Gómez, Montgomery Respond to Budget Vote Outrage
Outrage continued to pour into the City Council Tuesday, a day after hundreds of residents demanded the City Council “defund” the San Diego Police Department by cutting its budget by $100 million, and the Council largely ignored their demands by approving a budget that increased the department’s funding from last year.
Responding to the outrage, Councilwoman Monica Montgomery issued a statement that came close to embracing the defund movement. A former ACLU lawyer and criminal justice advocate on the Council, Montgomery wrote that the budget did not defund the department, but she committed to pursuing a plan that sounds awfully similar, but without using the word “defund.”
“I am committed to developing a plan that can reasonably and responsibly address diverting funds from SDPD,” she wrote.

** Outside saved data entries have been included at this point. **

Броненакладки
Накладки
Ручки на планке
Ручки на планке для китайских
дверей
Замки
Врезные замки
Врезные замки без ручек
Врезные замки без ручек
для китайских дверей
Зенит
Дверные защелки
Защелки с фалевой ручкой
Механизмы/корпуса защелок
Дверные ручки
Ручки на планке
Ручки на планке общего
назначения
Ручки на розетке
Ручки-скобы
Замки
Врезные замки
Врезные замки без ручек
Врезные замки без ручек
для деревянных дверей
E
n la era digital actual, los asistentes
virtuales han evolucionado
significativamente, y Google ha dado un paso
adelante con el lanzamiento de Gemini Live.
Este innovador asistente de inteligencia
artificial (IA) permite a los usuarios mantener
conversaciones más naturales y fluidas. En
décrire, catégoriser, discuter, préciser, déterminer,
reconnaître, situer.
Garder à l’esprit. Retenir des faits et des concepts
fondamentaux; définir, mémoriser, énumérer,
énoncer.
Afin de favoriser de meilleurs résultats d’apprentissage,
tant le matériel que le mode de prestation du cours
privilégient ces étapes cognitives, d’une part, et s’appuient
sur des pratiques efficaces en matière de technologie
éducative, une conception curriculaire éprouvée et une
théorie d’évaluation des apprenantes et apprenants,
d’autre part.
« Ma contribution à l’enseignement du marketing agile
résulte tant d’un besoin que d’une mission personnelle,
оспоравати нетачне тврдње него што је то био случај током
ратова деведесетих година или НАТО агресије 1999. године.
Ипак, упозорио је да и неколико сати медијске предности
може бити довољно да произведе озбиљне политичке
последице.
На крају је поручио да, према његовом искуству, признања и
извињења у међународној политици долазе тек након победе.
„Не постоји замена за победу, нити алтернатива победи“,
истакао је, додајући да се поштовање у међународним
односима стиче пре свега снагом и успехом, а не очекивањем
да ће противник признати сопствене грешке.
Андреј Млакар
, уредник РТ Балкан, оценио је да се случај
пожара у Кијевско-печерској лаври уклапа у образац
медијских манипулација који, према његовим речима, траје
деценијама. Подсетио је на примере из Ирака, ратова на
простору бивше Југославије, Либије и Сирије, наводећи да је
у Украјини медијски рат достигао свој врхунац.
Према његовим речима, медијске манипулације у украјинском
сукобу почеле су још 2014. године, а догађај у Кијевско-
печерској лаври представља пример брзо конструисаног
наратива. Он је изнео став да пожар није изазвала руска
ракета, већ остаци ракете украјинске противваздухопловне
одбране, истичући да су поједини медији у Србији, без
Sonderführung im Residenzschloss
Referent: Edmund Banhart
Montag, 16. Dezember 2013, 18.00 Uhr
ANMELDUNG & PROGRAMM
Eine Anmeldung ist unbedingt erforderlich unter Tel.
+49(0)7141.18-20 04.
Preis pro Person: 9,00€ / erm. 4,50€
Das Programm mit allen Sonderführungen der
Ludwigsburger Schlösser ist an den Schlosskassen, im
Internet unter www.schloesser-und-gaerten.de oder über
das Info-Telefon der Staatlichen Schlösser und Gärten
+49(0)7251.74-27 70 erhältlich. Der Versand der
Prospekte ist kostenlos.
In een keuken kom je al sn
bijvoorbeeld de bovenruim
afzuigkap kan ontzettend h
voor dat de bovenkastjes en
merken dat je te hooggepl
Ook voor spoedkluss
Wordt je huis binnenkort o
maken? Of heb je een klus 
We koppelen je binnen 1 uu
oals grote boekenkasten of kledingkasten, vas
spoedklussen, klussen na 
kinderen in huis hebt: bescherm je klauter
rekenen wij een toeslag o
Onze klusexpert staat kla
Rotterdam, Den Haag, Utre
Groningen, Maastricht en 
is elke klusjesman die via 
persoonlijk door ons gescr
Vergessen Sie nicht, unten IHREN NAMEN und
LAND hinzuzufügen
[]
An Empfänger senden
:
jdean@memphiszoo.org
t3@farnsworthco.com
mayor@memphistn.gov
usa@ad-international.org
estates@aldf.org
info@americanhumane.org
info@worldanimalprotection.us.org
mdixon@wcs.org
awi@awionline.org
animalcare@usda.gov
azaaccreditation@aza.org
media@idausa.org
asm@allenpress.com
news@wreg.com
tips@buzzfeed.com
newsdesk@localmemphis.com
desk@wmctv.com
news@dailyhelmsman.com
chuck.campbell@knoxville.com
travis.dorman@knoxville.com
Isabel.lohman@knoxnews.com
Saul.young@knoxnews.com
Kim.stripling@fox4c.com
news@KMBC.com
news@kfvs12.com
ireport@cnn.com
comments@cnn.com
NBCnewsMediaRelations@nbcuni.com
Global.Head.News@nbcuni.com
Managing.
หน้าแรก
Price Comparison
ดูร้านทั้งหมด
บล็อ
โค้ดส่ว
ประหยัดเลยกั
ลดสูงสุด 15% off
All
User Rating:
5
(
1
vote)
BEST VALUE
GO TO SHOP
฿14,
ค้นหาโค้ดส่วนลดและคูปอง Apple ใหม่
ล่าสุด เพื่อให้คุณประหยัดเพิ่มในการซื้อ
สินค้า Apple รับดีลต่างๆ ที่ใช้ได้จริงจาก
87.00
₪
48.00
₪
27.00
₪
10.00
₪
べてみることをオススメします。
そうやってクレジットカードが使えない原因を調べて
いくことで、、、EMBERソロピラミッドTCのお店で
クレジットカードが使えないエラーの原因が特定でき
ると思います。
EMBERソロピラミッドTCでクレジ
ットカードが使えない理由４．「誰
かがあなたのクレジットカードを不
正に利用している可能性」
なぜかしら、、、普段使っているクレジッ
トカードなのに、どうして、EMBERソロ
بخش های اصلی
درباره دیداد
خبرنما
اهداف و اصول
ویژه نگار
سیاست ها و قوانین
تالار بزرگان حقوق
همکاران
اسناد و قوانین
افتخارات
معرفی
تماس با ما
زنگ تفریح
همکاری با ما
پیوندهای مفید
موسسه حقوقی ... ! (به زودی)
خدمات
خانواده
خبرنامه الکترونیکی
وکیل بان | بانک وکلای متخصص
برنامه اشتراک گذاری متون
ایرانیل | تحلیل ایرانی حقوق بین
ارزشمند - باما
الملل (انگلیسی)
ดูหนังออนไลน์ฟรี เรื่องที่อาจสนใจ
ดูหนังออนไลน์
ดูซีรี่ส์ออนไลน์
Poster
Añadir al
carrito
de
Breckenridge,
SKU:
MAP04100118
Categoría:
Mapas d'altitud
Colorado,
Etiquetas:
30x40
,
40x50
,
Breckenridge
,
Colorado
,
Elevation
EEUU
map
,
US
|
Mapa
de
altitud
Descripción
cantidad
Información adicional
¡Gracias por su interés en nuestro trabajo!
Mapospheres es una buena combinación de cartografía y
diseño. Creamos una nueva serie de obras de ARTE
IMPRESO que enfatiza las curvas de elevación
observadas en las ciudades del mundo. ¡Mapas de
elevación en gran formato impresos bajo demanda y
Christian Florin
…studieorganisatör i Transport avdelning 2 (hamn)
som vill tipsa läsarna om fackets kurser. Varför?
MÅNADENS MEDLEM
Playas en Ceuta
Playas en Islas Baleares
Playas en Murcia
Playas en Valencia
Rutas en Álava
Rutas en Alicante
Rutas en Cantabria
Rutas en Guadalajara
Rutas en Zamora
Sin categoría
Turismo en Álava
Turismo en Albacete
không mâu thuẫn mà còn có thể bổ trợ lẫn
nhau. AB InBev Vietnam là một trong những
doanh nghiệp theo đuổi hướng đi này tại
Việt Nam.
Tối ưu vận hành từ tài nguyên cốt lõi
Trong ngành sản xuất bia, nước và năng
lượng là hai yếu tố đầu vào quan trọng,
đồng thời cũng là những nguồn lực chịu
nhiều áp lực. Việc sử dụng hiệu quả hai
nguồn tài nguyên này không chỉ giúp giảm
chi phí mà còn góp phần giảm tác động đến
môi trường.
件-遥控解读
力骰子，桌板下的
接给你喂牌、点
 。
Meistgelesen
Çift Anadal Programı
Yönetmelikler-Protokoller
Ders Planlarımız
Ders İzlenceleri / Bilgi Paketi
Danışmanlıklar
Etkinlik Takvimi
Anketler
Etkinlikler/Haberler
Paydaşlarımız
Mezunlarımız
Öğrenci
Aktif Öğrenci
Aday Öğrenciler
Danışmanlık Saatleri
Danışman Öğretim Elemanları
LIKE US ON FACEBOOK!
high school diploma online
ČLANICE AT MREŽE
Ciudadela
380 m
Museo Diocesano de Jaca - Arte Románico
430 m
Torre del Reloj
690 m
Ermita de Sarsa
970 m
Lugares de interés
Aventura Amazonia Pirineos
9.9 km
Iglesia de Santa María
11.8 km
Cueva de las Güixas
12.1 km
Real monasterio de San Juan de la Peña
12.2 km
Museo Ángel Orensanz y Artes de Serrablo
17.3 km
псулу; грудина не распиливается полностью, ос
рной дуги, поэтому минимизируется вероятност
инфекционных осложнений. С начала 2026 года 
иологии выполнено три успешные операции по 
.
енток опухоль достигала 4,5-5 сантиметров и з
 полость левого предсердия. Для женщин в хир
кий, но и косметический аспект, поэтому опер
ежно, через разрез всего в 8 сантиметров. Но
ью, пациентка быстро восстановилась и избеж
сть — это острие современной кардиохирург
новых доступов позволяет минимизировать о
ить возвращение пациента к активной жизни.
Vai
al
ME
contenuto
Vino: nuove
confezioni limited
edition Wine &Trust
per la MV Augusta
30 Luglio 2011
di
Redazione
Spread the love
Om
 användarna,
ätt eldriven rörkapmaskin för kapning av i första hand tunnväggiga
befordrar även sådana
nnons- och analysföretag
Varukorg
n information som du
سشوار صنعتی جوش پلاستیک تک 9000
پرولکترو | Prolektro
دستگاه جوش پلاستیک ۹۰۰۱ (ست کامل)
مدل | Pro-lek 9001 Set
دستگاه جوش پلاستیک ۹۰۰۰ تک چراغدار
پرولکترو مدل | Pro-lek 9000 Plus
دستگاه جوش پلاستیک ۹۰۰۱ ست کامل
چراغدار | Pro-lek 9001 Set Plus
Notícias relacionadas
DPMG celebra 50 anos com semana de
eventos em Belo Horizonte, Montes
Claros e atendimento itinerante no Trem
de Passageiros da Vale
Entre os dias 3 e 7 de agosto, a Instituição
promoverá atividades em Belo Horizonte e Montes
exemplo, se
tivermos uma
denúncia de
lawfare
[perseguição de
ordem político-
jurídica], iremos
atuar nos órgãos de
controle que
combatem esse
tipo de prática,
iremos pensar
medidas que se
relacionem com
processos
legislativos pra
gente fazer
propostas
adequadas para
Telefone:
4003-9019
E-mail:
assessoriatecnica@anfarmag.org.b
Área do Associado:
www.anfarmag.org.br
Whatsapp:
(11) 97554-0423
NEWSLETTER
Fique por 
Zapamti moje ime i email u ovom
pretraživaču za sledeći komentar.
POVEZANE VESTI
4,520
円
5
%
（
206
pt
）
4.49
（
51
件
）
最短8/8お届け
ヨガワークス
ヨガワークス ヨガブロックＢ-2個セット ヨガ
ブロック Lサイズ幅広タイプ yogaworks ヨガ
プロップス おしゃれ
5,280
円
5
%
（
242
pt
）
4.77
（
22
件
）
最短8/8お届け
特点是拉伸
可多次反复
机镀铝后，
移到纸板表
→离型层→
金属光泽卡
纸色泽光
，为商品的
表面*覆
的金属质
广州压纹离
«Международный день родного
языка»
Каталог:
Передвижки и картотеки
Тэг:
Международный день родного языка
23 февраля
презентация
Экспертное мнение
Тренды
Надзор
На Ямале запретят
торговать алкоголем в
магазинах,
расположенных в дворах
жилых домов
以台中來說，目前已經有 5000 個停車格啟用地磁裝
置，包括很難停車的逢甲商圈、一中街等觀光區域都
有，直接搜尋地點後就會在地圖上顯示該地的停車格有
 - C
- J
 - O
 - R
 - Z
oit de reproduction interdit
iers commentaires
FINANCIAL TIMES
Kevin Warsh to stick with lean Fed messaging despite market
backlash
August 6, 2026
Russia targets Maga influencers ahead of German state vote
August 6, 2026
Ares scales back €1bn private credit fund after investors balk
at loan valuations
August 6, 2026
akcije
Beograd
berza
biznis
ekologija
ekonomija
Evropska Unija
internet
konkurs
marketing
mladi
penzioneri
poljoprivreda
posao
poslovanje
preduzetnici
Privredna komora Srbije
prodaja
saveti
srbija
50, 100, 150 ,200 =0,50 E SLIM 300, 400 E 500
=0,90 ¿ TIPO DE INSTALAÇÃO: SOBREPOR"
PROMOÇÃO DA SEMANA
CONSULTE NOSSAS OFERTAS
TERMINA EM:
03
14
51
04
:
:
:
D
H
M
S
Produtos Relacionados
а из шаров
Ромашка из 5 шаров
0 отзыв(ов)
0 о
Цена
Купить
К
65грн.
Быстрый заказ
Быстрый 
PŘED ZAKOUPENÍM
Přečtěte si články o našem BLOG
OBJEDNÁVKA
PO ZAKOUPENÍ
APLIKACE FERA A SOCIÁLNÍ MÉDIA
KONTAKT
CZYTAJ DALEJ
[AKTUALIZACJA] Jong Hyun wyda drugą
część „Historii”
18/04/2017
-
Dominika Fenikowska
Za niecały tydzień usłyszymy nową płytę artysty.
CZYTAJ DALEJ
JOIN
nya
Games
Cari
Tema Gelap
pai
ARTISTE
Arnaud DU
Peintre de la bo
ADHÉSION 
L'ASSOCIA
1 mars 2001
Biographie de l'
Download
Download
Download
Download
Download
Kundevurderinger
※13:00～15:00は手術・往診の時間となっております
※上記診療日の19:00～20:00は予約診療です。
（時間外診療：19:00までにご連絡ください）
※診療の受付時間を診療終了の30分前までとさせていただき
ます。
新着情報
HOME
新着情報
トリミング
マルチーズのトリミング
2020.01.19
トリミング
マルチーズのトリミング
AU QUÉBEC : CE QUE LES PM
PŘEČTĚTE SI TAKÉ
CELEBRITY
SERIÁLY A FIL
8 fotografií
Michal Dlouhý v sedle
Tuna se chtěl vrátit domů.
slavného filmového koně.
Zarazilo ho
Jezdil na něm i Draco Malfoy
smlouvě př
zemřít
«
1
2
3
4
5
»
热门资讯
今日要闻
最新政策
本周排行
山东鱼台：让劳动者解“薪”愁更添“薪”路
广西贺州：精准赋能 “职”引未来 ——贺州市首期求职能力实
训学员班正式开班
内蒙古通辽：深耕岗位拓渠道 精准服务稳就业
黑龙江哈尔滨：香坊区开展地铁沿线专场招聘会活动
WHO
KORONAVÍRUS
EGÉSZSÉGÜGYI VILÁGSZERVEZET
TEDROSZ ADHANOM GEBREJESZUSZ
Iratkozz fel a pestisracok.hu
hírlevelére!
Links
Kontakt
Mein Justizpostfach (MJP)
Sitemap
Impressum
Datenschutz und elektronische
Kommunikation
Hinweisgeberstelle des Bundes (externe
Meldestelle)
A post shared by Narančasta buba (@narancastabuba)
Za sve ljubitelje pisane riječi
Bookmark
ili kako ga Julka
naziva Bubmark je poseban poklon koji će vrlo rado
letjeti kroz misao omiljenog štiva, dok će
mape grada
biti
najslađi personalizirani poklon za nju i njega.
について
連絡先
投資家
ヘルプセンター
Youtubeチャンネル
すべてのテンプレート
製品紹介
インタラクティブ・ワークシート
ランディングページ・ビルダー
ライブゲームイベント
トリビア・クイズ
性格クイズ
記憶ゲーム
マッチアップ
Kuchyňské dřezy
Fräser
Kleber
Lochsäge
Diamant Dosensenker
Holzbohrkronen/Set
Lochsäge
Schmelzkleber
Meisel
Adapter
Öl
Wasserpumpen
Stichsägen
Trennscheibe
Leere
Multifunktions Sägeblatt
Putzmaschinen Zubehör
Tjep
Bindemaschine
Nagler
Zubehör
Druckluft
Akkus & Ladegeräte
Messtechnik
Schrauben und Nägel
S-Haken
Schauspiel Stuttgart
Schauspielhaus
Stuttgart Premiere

Council President Georgette Gómez said the budget “plants the seeds of a multi-year effort to root out systemic inequities in San Diego while restoring and expanding community services” for disadvantaged communities.
Mayoral candidate and Councilwoman Barbara Bry, meanwhile, offered a simpler explanation for why she didn’t vote to defund the department: she doesn’t support it.
“I voted against de-funding the Police Department because, beyond the terrible and sometimes racist acts that dominate the political headlines of the day, I recognize the extraordinarily important, often dangerous, and too often thankless job that those wearing a badge must perform to keep our communities safe,” she wrote in an email from her mayoral campaign.
News Roundup
- Inewsource reports that coronavirus stay-at-home orders and forced isolation have made some refugees already vulnerable to domestic abuse even more vulnerable.
- The city’s piers and boardwalks reopened on Tuesday. Times of San Diego lays out those and other openings coming later in the week.
- Legoland has been hit with a class action suit alleging it didn’t give refunds for coronavirus shutdowns. (NBC San Diego)
- Fox 5 reports that a La Mesa woman who was shot in the face with a police projectile during a protest last month has been released from hospital after coming out of a medically induced coma.
- The City Council voted unanimously Tuesday to direct $12.8 million in federal CARES Act funds to the city’s small business relief fund, Times of San Diego reports.
- San Diego’s Georgia Street Bridge and protestors who crossed it last week are featured in a new national ad opposing President Donald Trump.
- KPBS explains how coronavirus has put the spotlight on longtime social inequities, especially among those living on the streets who have struggled to access food and restrooms during the pandemic.